Rechtsmiddel
Tegen deze uitspraak kan binnen zes weken na de dag van verzending daarvan hoger beroep worden ingesteld bij de Centrale Raad van Beroep. Als hoger beroep is ingesteld, kan bij de voorzieningenrechter van de hogerberoepsrechter worden verzocht om het treffen van een voorlopige voorziening.
Op grond van artikel 147, eerste lid, van het Algemeen militair ambtenarenreglement (AMAR) wordt naar regels bij ministeriële regeling te stellen van elk ongeval dat aan een militair in werkelijke dienst tijdens de uitoefening van de dienst is overkomen zo spoedig mogelijk een proces-verbaal opgemaakt.

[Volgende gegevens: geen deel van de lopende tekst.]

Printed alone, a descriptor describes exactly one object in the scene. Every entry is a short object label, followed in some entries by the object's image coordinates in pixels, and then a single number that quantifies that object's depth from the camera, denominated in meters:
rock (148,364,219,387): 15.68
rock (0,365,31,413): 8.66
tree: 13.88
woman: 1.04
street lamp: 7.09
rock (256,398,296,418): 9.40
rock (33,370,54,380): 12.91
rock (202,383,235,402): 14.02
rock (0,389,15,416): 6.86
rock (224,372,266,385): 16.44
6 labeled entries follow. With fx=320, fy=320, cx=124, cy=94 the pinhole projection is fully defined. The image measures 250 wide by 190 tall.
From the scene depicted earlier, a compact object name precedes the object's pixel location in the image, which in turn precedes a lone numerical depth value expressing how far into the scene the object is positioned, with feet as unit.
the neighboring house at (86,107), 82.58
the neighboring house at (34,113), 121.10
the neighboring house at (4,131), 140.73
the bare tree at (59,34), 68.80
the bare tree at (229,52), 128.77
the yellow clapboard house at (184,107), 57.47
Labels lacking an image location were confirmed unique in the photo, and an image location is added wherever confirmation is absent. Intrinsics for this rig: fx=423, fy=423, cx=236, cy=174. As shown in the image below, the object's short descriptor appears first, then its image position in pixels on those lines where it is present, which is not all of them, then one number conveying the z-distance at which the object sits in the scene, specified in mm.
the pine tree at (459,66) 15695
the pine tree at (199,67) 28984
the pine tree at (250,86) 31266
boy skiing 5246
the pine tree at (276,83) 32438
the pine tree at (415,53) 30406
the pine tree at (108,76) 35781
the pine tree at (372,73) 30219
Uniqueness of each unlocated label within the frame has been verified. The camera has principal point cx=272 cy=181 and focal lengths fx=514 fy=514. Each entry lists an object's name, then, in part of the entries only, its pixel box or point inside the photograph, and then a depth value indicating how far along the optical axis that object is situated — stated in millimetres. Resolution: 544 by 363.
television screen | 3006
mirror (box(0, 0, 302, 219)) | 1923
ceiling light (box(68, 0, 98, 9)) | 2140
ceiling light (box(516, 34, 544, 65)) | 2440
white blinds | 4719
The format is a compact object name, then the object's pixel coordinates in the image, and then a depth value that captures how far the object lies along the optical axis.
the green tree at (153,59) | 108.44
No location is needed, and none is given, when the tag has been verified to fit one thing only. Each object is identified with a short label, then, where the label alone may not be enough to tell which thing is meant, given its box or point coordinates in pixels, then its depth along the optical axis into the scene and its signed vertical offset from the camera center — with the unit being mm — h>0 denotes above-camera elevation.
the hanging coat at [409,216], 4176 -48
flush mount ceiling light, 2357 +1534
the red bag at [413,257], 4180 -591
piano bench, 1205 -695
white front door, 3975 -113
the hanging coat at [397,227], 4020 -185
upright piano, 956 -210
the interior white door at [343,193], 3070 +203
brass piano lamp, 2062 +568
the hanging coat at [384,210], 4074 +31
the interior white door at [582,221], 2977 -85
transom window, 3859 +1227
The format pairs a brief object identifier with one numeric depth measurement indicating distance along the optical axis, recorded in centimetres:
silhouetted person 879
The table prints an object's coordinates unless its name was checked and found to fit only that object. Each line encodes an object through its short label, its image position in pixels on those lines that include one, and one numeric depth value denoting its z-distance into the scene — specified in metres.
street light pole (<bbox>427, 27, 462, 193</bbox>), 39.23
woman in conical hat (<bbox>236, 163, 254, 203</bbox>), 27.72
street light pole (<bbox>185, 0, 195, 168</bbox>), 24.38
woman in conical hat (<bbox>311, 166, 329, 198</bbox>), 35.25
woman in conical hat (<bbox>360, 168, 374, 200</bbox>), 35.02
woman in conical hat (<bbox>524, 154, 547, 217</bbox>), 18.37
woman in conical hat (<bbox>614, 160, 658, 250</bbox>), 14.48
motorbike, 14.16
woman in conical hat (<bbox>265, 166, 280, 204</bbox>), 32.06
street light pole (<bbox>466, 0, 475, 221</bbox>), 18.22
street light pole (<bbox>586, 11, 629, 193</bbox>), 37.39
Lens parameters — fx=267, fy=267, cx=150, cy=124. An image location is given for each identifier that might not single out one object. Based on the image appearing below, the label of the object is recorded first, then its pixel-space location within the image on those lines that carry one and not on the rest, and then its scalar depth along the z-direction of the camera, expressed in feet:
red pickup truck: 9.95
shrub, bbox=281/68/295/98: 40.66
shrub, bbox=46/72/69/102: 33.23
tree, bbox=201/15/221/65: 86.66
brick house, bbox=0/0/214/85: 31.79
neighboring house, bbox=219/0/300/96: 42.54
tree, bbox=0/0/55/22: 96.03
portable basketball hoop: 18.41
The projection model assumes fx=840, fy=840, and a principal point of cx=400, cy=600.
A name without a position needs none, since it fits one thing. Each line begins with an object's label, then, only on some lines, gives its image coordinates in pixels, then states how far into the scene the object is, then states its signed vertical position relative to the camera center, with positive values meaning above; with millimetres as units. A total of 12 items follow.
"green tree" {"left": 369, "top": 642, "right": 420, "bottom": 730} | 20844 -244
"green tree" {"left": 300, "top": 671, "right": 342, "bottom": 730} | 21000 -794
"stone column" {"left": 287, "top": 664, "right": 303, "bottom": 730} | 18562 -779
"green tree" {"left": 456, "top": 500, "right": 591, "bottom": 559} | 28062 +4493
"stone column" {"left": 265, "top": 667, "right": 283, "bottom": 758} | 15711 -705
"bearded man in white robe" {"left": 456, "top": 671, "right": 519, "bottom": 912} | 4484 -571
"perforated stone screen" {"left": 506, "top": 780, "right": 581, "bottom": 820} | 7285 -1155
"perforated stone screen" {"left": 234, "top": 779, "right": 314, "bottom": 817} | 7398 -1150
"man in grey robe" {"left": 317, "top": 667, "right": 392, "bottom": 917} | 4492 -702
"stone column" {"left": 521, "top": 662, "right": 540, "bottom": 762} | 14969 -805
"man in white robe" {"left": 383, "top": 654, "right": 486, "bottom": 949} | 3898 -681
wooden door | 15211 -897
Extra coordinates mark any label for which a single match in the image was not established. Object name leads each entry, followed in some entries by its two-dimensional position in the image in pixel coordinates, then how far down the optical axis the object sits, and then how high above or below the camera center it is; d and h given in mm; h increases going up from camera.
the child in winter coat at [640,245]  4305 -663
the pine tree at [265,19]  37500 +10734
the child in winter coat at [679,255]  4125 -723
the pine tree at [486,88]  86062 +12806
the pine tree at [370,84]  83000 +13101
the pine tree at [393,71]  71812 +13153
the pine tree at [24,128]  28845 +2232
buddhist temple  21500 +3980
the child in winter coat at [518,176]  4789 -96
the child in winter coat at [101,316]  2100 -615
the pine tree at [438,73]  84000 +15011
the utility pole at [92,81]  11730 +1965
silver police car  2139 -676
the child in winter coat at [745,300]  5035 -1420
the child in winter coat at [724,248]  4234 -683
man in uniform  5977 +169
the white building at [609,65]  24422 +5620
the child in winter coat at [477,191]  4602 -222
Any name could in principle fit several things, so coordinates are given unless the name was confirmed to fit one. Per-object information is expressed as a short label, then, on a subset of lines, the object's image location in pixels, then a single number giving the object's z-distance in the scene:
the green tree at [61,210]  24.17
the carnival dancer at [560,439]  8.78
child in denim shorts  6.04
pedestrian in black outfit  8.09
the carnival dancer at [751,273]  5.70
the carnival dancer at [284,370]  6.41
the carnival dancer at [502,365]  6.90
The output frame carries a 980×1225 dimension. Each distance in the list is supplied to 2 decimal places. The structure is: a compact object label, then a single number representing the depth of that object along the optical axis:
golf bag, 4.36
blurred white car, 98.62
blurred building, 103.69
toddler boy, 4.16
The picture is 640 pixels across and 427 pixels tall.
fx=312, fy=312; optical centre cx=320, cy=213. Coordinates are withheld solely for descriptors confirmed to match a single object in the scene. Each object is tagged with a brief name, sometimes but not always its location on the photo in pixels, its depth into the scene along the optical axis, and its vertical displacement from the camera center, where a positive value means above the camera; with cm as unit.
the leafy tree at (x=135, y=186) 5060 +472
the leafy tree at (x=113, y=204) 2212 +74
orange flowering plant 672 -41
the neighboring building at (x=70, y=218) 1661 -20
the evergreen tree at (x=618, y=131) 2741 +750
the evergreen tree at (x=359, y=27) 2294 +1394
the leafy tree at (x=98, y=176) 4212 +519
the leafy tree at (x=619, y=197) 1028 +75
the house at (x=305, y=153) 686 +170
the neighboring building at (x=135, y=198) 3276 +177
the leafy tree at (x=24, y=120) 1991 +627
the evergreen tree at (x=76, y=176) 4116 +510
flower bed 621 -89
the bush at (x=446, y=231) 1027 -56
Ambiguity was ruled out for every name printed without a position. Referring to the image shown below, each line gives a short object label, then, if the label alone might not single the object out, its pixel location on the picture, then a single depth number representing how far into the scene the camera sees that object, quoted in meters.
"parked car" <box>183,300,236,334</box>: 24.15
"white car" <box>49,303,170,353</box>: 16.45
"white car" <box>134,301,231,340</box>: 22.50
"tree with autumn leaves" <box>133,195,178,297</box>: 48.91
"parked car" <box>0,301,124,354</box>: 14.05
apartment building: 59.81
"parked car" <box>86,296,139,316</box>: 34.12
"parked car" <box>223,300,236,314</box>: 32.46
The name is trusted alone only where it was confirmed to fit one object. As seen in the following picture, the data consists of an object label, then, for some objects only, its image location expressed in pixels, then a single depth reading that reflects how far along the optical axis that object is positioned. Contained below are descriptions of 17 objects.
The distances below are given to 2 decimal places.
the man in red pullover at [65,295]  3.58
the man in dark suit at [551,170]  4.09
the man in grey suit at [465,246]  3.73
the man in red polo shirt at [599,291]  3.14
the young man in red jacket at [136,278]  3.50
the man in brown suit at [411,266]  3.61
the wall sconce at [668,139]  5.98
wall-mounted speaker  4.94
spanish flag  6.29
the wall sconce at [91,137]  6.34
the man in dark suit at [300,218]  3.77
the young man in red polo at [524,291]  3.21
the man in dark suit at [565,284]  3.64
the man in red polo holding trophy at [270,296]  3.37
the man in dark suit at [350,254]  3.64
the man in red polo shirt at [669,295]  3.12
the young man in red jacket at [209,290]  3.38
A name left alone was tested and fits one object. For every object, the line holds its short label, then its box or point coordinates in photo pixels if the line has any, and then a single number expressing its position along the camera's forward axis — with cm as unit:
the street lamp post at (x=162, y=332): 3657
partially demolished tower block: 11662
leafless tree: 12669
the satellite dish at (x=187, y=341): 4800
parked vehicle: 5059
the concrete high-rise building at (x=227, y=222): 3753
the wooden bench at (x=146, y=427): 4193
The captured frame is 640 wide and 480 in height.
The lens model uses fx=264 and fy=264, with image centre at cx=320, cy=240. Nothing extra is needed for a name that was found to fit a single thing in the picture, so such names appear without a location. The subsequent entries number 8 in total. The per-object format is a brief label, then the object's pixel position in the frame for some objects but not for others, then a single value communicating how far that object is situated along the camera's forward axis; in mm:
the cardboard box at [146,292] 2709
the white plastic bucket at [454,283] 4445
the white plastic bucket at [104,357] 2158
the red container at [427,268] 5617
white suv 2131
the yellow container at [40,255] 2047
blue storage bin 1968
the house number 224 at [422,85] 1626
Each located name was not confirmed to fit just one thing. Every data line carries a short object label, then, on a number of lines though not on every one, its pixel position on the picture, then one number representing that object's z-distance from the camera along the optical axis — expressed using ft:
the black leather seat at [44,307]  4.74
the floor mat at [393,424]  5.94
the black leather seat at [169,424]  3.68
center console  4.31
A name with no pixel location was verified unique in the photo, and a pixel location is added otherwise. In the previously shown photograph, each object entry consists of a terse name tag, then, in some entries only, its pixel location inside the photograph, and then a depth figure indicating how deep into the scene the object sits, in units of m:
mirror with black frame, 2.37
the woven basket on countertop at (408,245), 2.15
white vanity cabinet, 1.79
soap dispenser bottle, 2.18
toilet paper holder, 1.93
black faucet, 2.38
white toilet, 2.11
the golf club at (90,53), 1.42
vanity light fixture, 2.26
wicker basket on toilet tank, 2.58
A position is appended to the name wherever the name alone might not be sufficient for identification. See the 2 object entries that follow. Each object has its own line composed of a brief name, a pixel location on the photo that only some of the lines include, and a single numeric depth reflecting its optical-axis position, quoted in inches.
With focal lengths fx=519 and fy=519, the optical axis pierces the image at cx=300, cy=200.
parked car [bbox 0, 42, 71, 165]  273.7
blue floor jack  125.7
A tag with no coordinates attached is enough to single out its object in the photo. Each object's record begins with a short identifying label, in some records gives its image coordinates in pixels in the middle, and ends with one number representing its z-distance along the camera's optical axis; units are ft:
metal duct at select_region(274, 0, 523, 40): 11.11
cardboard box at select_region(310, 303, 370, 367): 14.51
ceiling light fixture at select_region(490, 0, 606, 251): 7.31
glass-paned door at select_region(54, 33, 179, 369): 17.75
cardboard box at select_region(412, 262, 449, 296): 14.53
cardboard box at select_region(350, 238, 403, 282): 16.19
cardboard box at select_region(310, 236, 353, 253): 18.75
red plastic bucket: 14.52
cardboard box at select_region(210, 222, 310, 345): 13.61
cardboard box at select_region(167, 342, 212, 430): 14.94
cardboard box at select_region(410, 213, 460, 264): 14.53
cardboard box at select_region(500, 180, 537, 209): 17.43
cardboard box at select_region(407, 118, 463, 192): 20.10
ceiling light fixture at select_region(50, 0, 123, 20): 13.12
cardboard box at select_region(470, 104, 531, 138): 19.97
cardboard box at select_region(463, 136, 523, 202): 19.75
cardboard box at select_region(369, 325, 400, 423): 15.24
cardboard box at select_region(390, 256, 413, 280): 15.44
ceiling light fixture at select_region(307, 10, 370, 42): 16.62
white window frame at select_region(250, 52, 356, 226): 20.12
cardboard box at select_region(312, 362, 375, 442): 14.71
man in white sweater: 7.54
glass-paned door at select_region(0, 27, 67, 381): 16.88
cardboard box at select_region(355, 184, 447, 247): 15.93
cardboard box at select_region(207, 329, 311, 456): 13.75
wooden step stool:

De militair is verplicht, zodra hij daartoe redelijkerwijs in staat is, kennis te geven van een hem overkomen ongeval als vorenbedoeld aan zijn commandant.
Op grond van artikel 147, derde lid, van het AMAR beslist Onze Minister of het ongeval waarop een proces-verbaal betrekking heeft wordt geacht wel of niet in verband te staan met de uitoefening van de dienst, van welke beslissing de militair schriftelijk in kennis wordt gesteld.
Op grond van artikel 2, eerste lid, van het Besluit wordt voor de toepassing van dit besluit onder arbeidsongeschiktheid met dienstverband verstaan: een arbeidsongeschiktheid ten gevolge van ziekten of gebreken, die in overwegende mate hun oorzaak vinden in de aard van de aan de militair opgedragen werkzaamheden of in de bijzondere omstandigheden, waaronder zij moesten worden verricht, en niet aan zijn schuld of onvoorzichtigheid zijn te wijten.
Op grond van artikel 2, derde lid, van het Besluit wordt voor de toepassing van dit besluit onder invaliditeit met dienstverband verstaan een invaliditeit van ten minste 10% ten gevolge van:
a. verwonding, ziekten of gebreken, welke zijn veroorzaakt door de uitoefening van de militaire dienst in geval van buitengewone of daarmee vergelijkbare omstandigheden;
b. ziekten of gebreken, welke het gevolg zijn van verrichtingen of vermoeienissen aan de uitoefening van de militaire dienst in geval van buitengewone of daarmee vergelijkbare omstandigheden verbonden, dan wel welke tot uiting zijn gekomen onder overwegende invloed van die verrichtingen of vermoeienissen; of
c. ziekten of gebreken, welke zijn ontstaan, tot uiting zijn gekomen of verergerd mede door inwerking van bijzondere, zeer nadelige invloeden, waaraan de beroepsmilitair in verband met de uitoefening van de militaire dienst in geval van buitengewone of daarmee vergelijkbare omstandigheden is blootgesteld geweest.
Op grond van artikel 2, vijfde lid, van het Besluit wordt onder buitengewone of daarmee vergelijkbare omstandigheden verstaan:
a. een uitzonderingstoestand in de zin van de Coördinatiewet uitzonderingstoestanden;
b. de deelname aan operaties ter bevordering of handhaving van de internationale rechtsorde;
c. de verlening van bijstand, zoals onder meer bedoeld in artikel 71 Wetboek van Militair Strafrecht, de artikelen 57, 58 of 59 van de Politiewet 2012 en artikel 146, tweede lid, van het Wetboek van Strafvordering, voor zover sprake is van een verhoogd risico.
Op grond van artikel 2, zesde lid, van het Besluit worden tot de buitengewone omstandigheden in de zin van het vijfde lid mede gerekend:
a. het onder oorlogsnabootsende omstandigheden in praktijk brengen van theoretisch onderwezen bekwaamheden teneinde aldus de bedrevenheid in het uitvoeren van oorlogstaken te verwerven, op te voeren of te onderhouden, voor zover sprake is van een verhoogd risico;
b. gevaarzettende situaties die rechtstreeks verband houden met de uitvoering van zijn taak waaraan de militair zich vanwege zijn specifieke functie niet kan onttrekken;
c. afzonderlijk door Onze Minister te bepalen gevallen die bijzonder van aard zijn en waarbij een verhoogd risico aanwezig is;
een en ander voor zover de gebruikelijke veiligheidsmaatregelen ter bescherming van de gezondheid geheel of gedeeltelijk door de Commandant Zeestrijdkrachten, de Commandant Landstrijdkrachten, de Commandant Luchtstrijdkrachten, of de Commandant Koninklijke Marechaussee buiten werking zijn gesteld.